It is convenient to refer to an ambiguous word along with all of its
individual senses as an ambiguity case. Further, we call each
textual occurrence of the ambiguity an instance. In the UMLS
Metathesaurus, a large number of ambiguity cases are represented by separate
concepts, each of which refers to one of the individual senses.
In order to support research investigating the automatic resolution of word sense ambiguity using natural language processing techniques, we manually constructed our original WSD Test Collection in 1999. In collaboration with several colleagues, that collection has been updated in several ways to increase its usability.
More recently, we have created a second, automatically constructed WSD test collection called the MSH WSD Test Collection that is larger and has broader semantic coverage than the original test collection. See the table below for further information about both collections.
The MSH WSD Test Collection was constructed using a method that automatically extracts instances of ambiguous terms from MEDLINE without manual curation which also uses MeSH indexing of MEDLINE as a resource. The resulting data set contains both biomedical terms and abbreviations and is automatically created using the UMLS Metathesaurus and the manual MeSH indexing of MEDLINE.
Please Note: The MSH WSD Data Set is more current and contains a much larger and richer set of ambiguities than our original WSD Test Collection.

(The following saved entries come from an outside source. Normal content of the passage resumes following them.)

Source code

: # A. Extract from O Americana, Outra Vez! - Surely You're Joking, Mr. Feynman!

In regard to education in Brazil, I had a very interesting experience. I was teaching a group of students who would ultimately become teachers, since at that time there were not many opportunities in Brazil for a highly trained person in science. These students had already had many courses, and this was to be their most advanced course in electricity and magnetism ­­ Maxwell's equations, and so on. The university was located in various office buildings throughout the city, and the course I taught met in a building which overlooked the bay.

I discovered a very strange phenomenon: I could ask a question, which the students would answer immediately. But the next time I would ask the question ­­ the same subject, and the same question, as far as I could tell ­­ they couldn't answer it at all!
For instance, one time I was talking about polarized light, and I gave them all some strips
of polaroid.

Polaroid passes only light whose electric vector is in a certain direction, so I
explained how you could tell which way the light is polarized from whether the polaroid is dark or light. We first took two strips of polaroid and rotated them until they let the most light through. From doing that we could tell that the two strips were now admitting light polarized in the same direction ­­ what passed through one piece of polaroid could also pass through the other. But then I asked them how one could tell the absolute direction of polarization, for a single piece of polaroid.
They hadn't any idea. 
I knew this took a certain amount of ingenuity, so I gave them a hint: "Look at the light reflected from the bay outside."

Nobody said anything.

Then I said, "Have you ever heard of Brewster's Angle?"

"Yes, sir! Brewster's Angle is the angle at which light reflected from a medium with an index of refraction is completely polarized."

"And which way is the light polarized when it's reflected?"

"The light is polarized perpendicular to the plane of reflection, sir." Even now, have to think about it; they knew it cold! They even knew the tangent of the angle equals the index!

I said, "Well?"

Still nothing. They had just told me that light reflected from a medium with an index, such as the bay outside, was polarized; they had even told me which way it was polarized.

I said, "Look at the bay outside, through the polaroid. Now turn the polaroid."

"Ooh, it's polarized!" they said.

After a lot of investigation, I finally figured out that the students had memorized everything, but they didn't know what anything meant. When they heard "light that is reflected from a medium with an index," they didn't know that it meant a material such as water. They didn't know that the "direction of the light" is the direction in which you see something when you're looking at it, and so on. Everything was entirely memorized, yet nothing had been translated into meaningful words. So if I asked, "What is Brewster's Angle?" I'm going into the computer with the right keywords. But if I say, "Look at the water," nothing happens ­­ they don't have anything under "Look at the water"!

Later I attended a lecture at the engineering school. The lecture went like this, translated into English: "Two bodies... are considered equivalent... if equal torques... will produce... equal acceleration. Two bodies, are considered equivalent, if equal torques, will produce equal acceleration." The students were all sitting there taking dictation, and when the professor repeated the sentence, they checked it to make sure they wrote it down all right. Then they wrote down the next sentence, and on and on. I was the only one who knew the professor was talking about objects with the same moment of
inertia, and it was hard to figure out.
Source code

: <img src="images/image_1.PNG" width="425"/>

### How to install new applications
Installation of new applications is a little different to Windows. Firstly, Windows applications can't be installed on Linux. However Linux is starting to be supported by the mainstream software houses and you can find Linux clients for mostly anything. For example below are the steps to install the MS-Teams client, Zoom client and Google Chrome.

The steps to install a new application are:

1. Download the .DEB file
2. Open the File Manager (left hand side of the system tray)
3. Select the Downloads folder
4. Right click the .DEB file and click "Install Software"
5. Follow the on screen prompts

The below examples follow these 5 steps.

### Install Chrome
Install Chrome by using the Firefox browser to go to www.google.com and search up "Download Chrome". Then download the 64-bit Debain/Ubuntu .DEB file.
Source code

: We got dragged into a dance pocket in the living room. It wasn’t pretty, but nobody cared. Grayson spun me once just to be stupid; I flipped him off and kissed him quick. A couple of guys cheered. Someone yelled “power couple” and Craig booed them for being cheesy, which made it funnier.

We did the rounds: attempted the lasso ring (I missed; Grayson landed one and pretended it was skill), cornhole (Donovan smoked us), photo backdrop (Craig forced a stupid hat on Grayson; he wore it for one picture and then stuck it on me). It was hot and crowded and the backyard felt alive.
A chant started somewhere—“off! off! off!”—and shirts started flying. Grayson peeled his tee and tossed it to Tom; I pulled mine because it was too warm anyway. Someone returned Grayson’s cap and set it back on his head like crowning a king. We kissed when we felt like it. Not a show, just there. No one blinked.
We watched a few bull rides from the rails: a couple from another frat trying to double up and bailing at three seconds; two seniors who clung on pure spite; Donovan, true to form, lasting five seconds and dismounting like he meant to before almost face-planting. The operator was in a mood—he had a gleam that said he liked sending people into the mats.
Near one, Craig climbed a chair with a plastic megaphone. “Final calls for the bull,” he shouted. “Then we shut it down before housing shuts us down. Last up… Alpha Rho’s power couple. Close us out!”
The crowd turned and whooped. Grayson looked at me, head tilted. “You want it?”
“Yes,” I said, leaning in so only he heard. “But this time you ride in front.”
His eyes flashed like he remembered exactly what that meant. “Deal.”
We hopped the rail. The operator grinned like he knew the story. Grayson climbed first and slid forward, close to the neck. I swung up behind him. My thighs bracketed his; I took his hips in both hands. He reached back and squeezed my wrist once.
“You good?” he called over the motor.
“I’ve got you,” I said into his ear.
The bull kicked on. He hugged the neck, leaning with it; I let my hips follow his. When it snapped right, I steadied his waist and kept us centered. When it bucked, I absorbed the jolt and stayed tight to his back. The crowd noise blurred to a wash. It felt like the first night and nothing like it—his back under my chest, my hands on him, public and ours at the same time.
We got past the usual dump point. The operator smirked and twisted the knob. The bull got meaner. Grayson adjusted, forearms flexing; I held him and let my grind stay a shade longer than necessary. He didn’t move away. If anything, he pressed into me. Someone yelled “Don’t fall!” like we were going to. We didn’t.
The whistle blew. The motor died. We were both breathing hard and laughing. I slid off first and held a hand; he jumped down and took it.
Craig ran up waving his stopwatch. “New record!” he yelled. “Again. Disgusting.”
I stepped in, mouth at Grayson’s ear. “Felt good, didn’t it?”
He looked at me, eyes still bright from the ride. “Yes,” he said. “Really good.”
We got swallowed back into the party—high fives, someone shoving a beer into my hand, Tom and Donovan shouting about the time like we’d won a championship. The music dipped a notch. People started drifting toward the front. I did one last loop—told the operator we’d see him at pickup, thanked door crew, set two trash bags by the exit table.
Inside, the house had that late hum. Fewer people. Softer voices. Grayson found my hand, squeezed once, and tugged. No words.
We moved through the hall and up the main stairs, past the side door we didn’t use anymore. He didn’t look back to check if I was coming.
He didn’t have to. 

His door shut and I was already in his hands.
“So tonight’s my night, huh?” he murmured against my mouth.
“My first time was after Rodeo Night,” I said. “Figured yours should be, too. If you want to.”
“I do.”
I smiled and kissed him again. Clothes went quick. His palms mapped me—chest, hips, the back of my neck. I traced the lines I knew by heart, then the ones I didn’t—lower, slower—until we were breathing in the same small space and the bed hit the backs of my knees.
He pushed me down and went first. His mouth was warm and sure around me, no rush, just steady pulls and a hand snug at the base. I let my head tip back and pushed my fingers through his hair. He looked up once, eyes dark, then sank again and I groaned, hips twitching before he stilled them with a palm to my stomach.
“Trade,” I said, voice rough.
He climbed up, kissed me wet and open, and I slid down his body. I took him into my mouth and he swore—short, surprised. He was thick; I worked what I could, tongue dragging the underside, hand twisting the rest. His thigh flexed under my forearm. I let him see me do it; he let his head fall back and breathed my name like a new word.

The Original WSD Test Collection was constructed using citations from the 1998 MEDLINE Baseline where the ambiguities were resolved by hand. Evaluators were asked to examine instances of an ambiguous word and determine the sense intended by selecting the Metathesaurus concept (if any) that best represents the meaning of that sense.
To access either of the WSD Test Collections you must have activated a UMLS Terminology Services (UTS) account. For more information please visit our Help about UTS accounts Web page. This account is free with only the minor requirement of filing a brief annual report on your use of the UMLS.
Users are also responsible for compliance with the UMLS Metathesaurus License Agreement which requires you to respect the copyrights of the constituent vocabularies.